Right now, the forests in Colorado are under siege. In part by humans–Colorado is a destination location, so new houses will always require timber. But there is another invasive species that has resulted in many dead and diseased trees that not only do not serve the local ecology (human or otherwise), but they also have added to the number and intensity of wildfires in the state. Not much, if anything, can be done to stop the spread of the Mountain Pine Beetle. Here are two pictures that I took a few years ago which show some of the damaged trees; the top picture shows trees after a wildfire swept through the area, and the second shows several trees killed by the Pine Beetle.

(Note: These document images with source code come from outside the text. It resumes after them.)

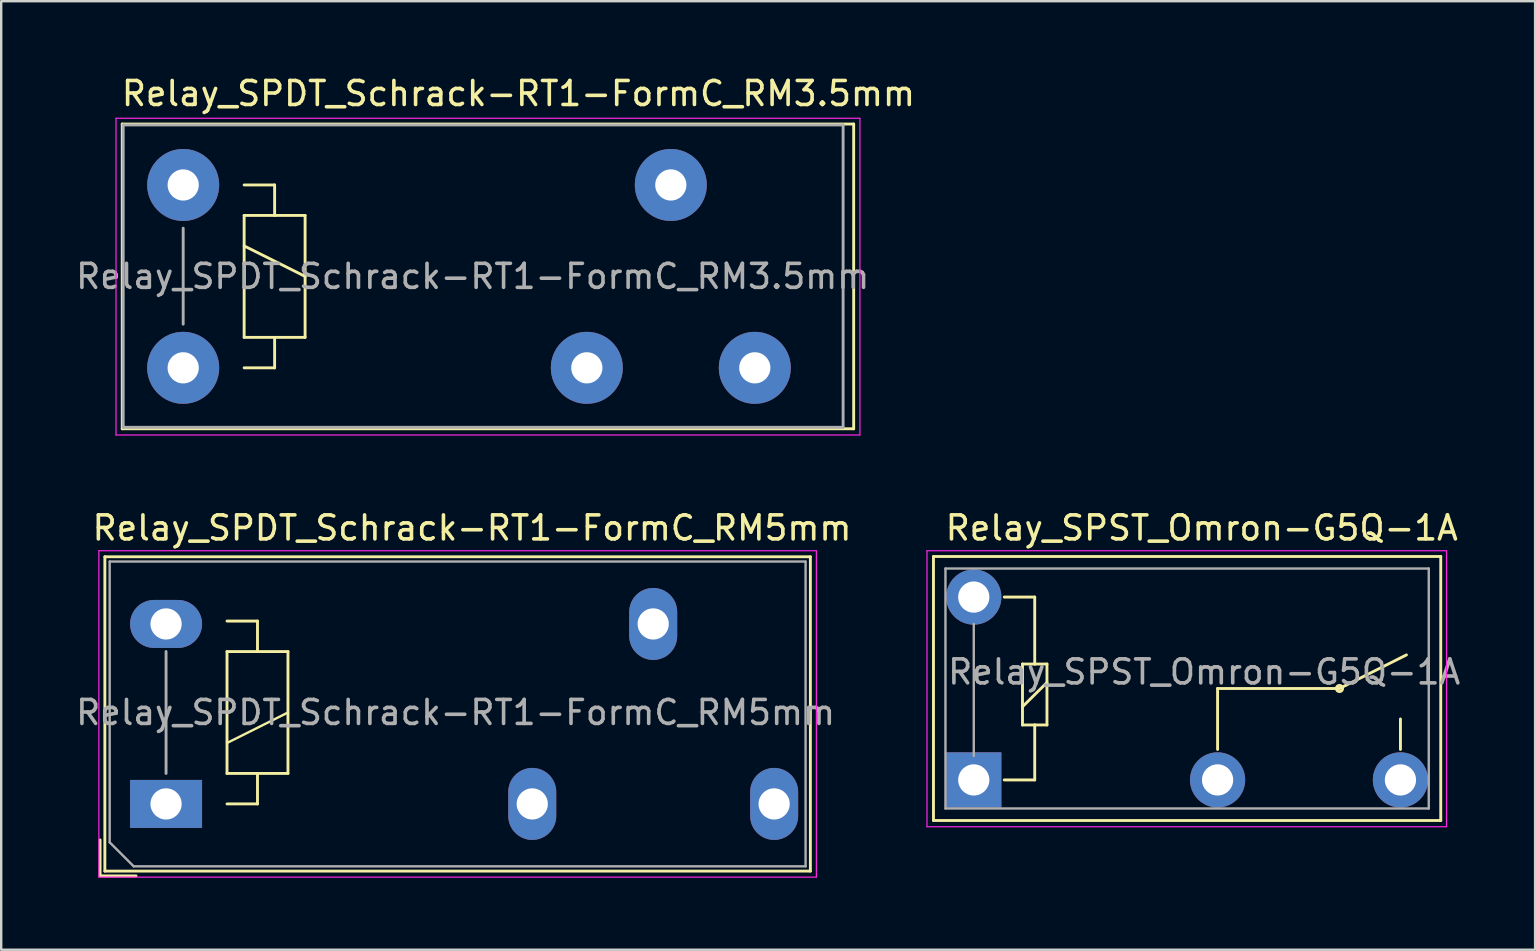
<source format=kicad_pcb>
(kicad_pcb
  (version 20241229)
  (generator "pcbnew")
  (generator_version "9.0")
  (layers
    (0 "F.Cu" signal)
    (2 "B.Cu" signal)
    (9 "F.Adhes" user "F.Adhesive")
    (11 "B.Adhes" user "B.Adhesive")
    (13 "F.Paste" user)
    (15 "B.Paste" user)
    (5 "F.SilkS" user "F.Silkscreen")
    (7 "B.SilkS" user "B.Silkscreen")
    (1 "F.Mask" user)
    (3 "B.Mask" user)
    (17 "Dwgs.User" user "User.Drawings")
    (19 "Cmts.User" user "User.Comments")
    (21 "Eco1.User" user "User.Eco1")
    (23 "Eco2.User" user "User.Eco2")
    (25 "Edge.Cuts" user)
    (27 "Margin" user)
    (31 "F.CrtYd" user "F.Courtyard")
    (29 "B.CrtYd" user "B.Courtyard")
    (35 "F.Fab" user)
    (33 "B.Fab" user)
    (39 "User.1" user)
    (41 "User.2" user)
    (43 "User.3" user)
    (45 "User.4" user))
  (footprint "Relay_SPDT_Schrack-RT1-FormC_RM3.5mm"
    (layer "F.Cu")
    (at 4.584 4.658)
    (property "Reference" "Relay_SPDT_Schrack-RT1-FormC_RM3.5mm" (at 13.97 -3.81 0) (layer "F.SilkS") (effects (font (size 1 1) (thickness 0.15))))
    (attr through_hole)
    (fp_line (start -2.54 -2.54) (end 27.94 -2.54) (stroke (width 0.12) (type solid)) (layer "F.SilkS"))
    (fp_line (start -2.54 10.16) (end -2.54 -2.54) (stroke (width 0.12) (type solid)) (layer "F.SilkS"))
    (fp_line (start 2.54 0) (end 3.81 0) (stroke (width 0.12) (type solid)) (layer "F.SilkS"))
    (fp_line (start 2.54 1.27) (end 3.81 1.27) (stroke (width 0.12) (type solid)) (layer "F.SilkS"))
    (fp_line (start 2.54 2.54) (end 5.08 3.81) (stroke (width 0.12) (type solid)) (layer "F.SilkS"))
    (fp_line (start 2.54 6.35) (end 2.54 1.27) (stroke (width 0.12) (type solid)) (layer "F.SilkS"))
    (fp_line (start 3.81 0) (end 3.81 1.27) (stroke (width 0.12) (type solid)) (layer "F.SilkS"))
    (fp_line (start 3.81 1.27) (end 5.08 1.27) (stroke (width 0.12) (type solid)) (layer "F.SilkS"))
    (fp_line (start 3.81 6.35) (end 3.81 7.62) (stroke (width 0.12) (type solid)) (layer "F.SilkS"))
    (fp_line (start 3.81 7.62) (end 2.54 7.62) (stroke (width 0.12) (type solid)) (layer "F.SilkS"))
    (fp_line (start 5.08 1.27) (end 5.08 6.35) (stroke (width 0.12) (type solid)) (layer "F.SilkS"))
    (fp_line (start 5.08 6.35) (end 2.54 6.35) (stroke (width 0.12) (type solid)) (layer "F.SilkS"))
    (fp_line (start 27.94 -2.54) (end 27.94 10.16) (stroke (width 0.12) (type solid)) (layer "F.SilkS"))
    (fp_line (start 27.94 10.16) (end -2.54 10.16) (stroke (width 0.12) (type solid)) (layer "F.SilkS"))
    (fp_line (start -2.8 -2.78) (end 28.2 -2.78) (stroke (width 0.05) (type solid)) (layer "F.CrtYd"))
    (fp_line (start -2.8 10.42) (end -2.8 -2.78) (stroke (width 0.05) (type solid)) (layer "F.CrtYd"))
    (fp_line (start 28.2 -2.78) (end 28.2 10.42) (stroke (width 0.05) (type solid)) (layer "F.CrtYd"))
    (fp_line (start 28.2 10.42) (end -2.8 10.42) (stroke (width 0.05) (type solid)) (layer "F.CrtYd"))
    (fp_line (start -2.5 -2.5) (end 27.5 -2.5) (stroke (width 0.12) (type solid)) (layer "F.Fab"))
    (fp_line (start -2.5 10.1) (end -2.5 -2.5) (stroke (width 0.12) (type solid)) (layer "F.Fab"))
    (fp_line (start 0 1.8) (end 0 5.8) (stroke (width 0.12) (type solid)) (layer "F.Fab"))
    (fp_line (start 27.5 -2.5) (end 27.5 10.1) (stroke (width 0.12) (type solid)) (layer "F.Fab"))
    (fp_line (start 27.5 10.1) (end -2.5 10.1) (stroke (width 0.12) (type solid)) (layer "F.Fab"))
    (fp_text user "${REFERENCE}" (at 12.065 3.81 0) (layer "F.Fab") (effects (font (size 1 1) (thickness 0.15))))
    (pad "11" thru_hole circle (at 20.32 0) (size 3 3) (drill 1.3) (layers "*.Cu" "*.Mask"))
    (pad "12" thru_hole circle (at 16.82 7.62) (size 3 3) (drill 1.3) (layers "*.Cu" "*.Mask"))
    (pad "14" thru_hole circle (at 23.82 7.62) (size 3 3) (drill 1.3) (layers "*.Cu" "*.Mask"))
    (pad "A1" thru_hole circle (at 0 0) (size 3 3) (drill 1.3) (layers "*.Cu" "*.Mask"))
    (pad "A2" thru_hole circle (at 0 7.62) (size 3 3) (drill 1.3) (layers "*.Cu" "*.Mask")))
  (footprint "Relay_SPST_Omron-G5Q-1A"
    (layer "F.Cu")
    (at 37.529 29.451)
    (property "Reference" "Relay_SPST_Omron-G5Q-1A" (at 9.5 -10.5 180) (layer "F.SilkS") (effects (font (size 1 1) (thickness 0.15))))
    (attr through_hole)
    (fp_line (start -1.68 -9.31) (end 19.46 -9.31) (stroke (width 0.12) (type solid)) (layer "F.SilkS"))
    (fp_line (start -1.68 1.69) (end -1.68 -9.31) (stroke (width 0.12) (type solid)) (layer "F.SilkS"))
    (fp_line (start -1.68 1.69) (end 19.46 1.69) (stroke (width 0.12) (type solid)) (layer "F.SilkS"))
    (fp_line (start 1.27 0) (end 2.54 0) (stroke (width 0.12) (type solid)) (layer "F.SilkS"))
    (fp_line (start 2.03 -4.83) (end 2.54 -4.83) (stroke (width 0.12) (type solid)) (layer "F.SilkS"))
    (fp_line (start 2.03 -3.05) (end 3.05 -4.06) (stroke (width 0.12) (type solid)) (layer "F.SilkS"))
    (fp_line (start 2.03 -2.29) (end 2.03 -4.83) (stroke (width 0.12) (type solid)) (layer "F.SilkS"))
    (fp_line (start 2.54 -7.62) (end 1.27 -7.62) (stroke (width 0.12) (type solid)) (layer "F.SilkS"))
    (fp_line (start 2.54 -4.83) (end 2.54 -7.62) (stroke (width 0.12) (type solid)) (layer "F.SilkS"))
    (fp_line (start 2.54 -4.83) (end 3.05 -4.83) (stroke (width 0.12) (type solid)) (layer "F.SilkS"))
    (fp_line (start 2.54 -2.29) (end 2.03 -2.29) (stroke (width 0.12) (type solid)) (layer "F.SilkS"))
    (fp_line (start 2.54 0) (end 2.54 -2.29) (stroke (width 0.12) (type solid)) (layer "F.SilkS"))
    (fp_line (start 3.05 -4.83) (end 3.05 -2.29) (stroke (width 0.12) (type solid)) (layer "F.SilkS"))
    (fp_line (start 3.05 -2.29) (end 2.54 -2.29) (stroke (width 0.12) (type solid)) (layer "F.SilkS"))
    (fp_line (start 10.16 -3.81) (end 15.24 -3.81) (stroke (width 0.12) (type solid)) (layer "F.SilkS"))
    (fp_line (start 10.16 -1.27) (end 10.16 -3.81) (stroke (width 0.12) (type solid)) (layer "F.SilkS"))
    (fp_line (start 15.24 -3.81) (end 18.03 -5.21) (stroke (width 0.12) (type solid)) (layer "F.SilkS"))
    (fp_line (start 17.78 -1.27) (end 17.78 -2.54) (stroke (width 0.12) (type solid)) (layer "F.SilkS"))
    (fp_line (start 19.46 1.69) (end 19.46 -9.31) (stroke (width 0.12) (type solid)) (layer "F.SilkS"))
    (fp_circle (center 15.24 -3.81) (end 15.24 -3.68) (stroke (width 0.12) (type solid)) (fill no) (layer "F.SilkS"))
    (fp_line (start -1.95 -9.55) (end 19.7 -9.55) (stroke (width 0.05) (type solid)) (layer "F.CrtYd"))
    (fp_line (start -1.95 1.95) (end -1.95 -9.55) (stroke (width 0.05) (type solid)) (layer "F.CrtYd"))
    (fp_line (start 19.7 -9.55) (end 19.7 1.95) (stroke (width 0.05) (type solid)) (layer "F.CrtYd"))
    (fp_line (start 19.7 1.95) (end -1.95 1.95) (stroke (width 0.05) (type solid)) (layer "F.CrtYd"))
    (fp_line (start -1.18 -8.81) (end 18.96 -8.81) (stroke (width 0.1) (type solid)) (layer "F.Fab"))
    (fp_line (start -1.18 1.19) (end -1.18 -8.81) (stroke (width 0.1) (type solid)) (layer "F.Fab"))
    (fp_line (start 0 -1) (end 0 -6.5) (stroke (width 0.1) (type solid)) (layer "F.Fab"))
    (fp_line (start 18.96 -8.81) (end 18.96 1.19) (stroke (width 0.1) (type solid)) (layer "F.Fab"))
    (fp_line (start 18.96 1.19) (end -1.18 1.19) (stroke (width 0.1) (type solid)) (layer "F.Fab"))
    (fp_text user "${REFERENCE}" (at 9.6 -4.5 0) (layer "F.Fab") (effects (font (size 1 1) (thickness 0.15))))
    (pad "1" thru_hole rect (at 0 0 180) (size 2.3 2.3) (drill 1.3) (layers "*.Cu" "*.Mask"))
    (pad "2" thru_hole circle (at 10.16 0 180) (size 2.3 2.3) (drill 1.3) (layers "*.Cu" "*.Mask"))
    (pad "3" thru_hole circle (at 17.78 0 180) (size 2.3 2.3) (drill 1.3) (layers "*.Cu" "*.Mask"))
    (pad "5" thru_hole circle (at 0 -7.62 180) (size 2.3 2.3) (drill 1.3) (layers "*.Cu" "*.Mask")))
  (footprint "Relay_SPDT_Schrack-RT1-FormC_RM5mm"
    (layer "F.Cu")
    (at 3.87 30.451)
    (property "Reference" "Relay_SPDT_Schrack-RT1-FormC_RM5mm" (at 12.75 -11.5 0) (layer "F.SilkS") (effects (font (size 1 1) (thickness 0.15))))
    (attr through_hole)
    (fp_line (start -2.75 1.5) (end -2.75 3) (stroke (width 0.12) (type solid)) (layer "F.SilkS"))
    (fp_line (start -2.75 3) (end -1.25 3) (stroke (width 0.12) (type solid)) (layer "F.SilkS"))
    (fp_line (start -2.55 -10.3) (end -2.55 2.8) (stroke (width 0.12) (type solid)) (layer "F.SilkS"))
    (fp_line (start -2.55 2.8) (end 26.85 2.8) (stroke (width 0.12) (type solid)) (layer "F.SilkS"))
    (fp_line (start 2.54 -6.35) (end 2.54 -1.27) (stroke (width 0.12) (type solid)) (layer "F.SilkS"))
    (fp_line (start 2.54 -2.54) (end 5.08 -3.81) (stroke (width 0.1) (type solid)) (layer "F.SilkS"))
    (fp_line (start 2.54 -1.27) (end 3.81 -1.27) (stroke (width 0.12) (type solid)) (layer "F.SilkS"))
    (fp_line (start 2.54 0) (end 3.81 0) (stroke (width 0.12) (type solid)) (layer "F.SilkS"))
    (fp_line (start 3.81 -7.62) (end 2.54 -7.62) (stroke (width 0.12) (type solid)) (layer "F.SilkS"))
    (fp_line (start 3.81 -6.35) (end 3.81 -7.62) (stroke (width 0.12) (type solid)) (layer "F.SilkS"))
    (fp_line (start 3.81 -1.27) (end 5.08 -1.27) (stroke (width 0.12) (type solid)) (layer "F.SilkS"))
    (fp_line (start 3.81 0) (end 3.81 -1.27) (stroke (width 0.12) (type solid)) (layer "F.SilkS"))
    (fp_line (start 5.08 -6.35) (end 2.54 -6.35) (stroke (width 0.12) (type solid)) (layer "F.SilkS"))
    (fp_line (start 5.08 -1.27) (end 5.08 -6.35) (stroke (width 0.12) (type solid)) (layer "F.SilkS"))
    (fp_line (start 26.85 -10.3) (end -2.55 -10.3) (stroke (width 0.12) (type solid)) (layer "F.SilkS"))
    (fp_line (start 26.85 2.8) (end 26.85 -10.3) (stroke (width 0.12) (type solid)) (layer "F.SilkS"))
    (fp_line (start -2.8 -10.55) (end -2.8 3.05) (stroke (width 0.05) (type solid)) (layer "F.CrtYd"))
    (fp_line (start -2.8 3.05) (end 27.1 3.05) (stroke (width 0.05) (type solid)) (layer "F.CrtYd"))
    (fp_line (start 27.1 -10.55) (end -2.8 -10.55) (stroke (width 0.05) (type solid)) (layer "F.CrtYd"))
    (fp_line (start 27.1 3.05) (end 27.1 -10.55) (stroke (width 0.05) (type solid)) (layer "F.CrtYd"))
    (fp_line (start -2.35 -10.1) (end -2.35 1.6) (stroke (width 0.1) (type solid)) (layer "F.Fab"))
    (fp_line (start -2.35 1.6) (end -1.35 2.6) (stroke (width 0.1) (type solid)) (layer "F.Fab"))
    (fp_line (start -1.35 2.6) (end 26.65 2.6) (stroke (width 0.1) (type solid)) (layer "F.Fab"))
    (fp_line (start 0 -1.27) (end 0 -6.35) (stroke (width 0.12) (type solid)) (layer "F.Fab"))
    (fp_line (start 26.65 -10.1) (end -2.35 -10.1) (stroke (width 0.1) (type solid)) (layer "F.Fab"))
    (fp_line (start 26.65 2.6) (end 26.65 -10.1) (stroke (width 0.1) (type solid)) (layer "F.Fab"))
    (fp_text user "${REFERENCE}" (at 12.065 -3.81 180) (layer "F.Fab") (effects (font (size 1 1) (thickness 0.15))))
    (pad "11" thru_hole oval (at 20.3 -7.5 180) (size 2 3) (drill 1.3) (layers "*.Cu" "*.Mask"))
    (pad "12" thru_hole oval (at 15.26 0 180) (size 2 3) (drill 1.3) (layers "*.Cu" "*.Mask"))
    (pad "14" thru_hole oval (at 25.34 0 180) (size 2 3) (drill 1.3) (layers "*.Cu" "*.Mask"))
    (pad "A1" thru_hole rect (at 0 0 180) (size 3 2) (drill 1.3) (layers "*.Cu" "*.Mask"))
    (pad "A2" thru_hole oval (at 0 -7.5 180) (size 3 2) (drill 1.3) (layers "*.Cu" "*.Mask")))
  (gr_rect
    (start -3 -3)
    (end 60.921 36.526)
    (stroke (width 0.1) (type default))
    (fill no)
    (layer "Edge.Cuts")))
</source>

Foothills outside of Boulder, July 2013

Foothills outside of Boulder, July 2013

Rocky Mountain National Park, June 2013

Rocky Mountain National Park, June 2013

What’s the connection between invading forces in medieval literature and the Pine Beetle? Both seem to be unstoppable. Neither seem cognizant of the harm being done. Both are driven, at least to some extent, by the need for survival. The Pine Beetle does not maliciously kill these trees, after all–as it bores through the bark of pine trees, the side effect is the death of the tree. The “Saracens” were in search–historically and in the literature–of resources–treasure as well as natural resources–to ensure their survival (and their ability to flourish). And of course, one of the conditions that has allowed the Pine Beetle to spread so quickly is global warming–that is, higher temperatures which, through our continued drive to use resources with little thought to how they will be replenished, is also due to human activities. How different are we, then, from the Pine Beetle?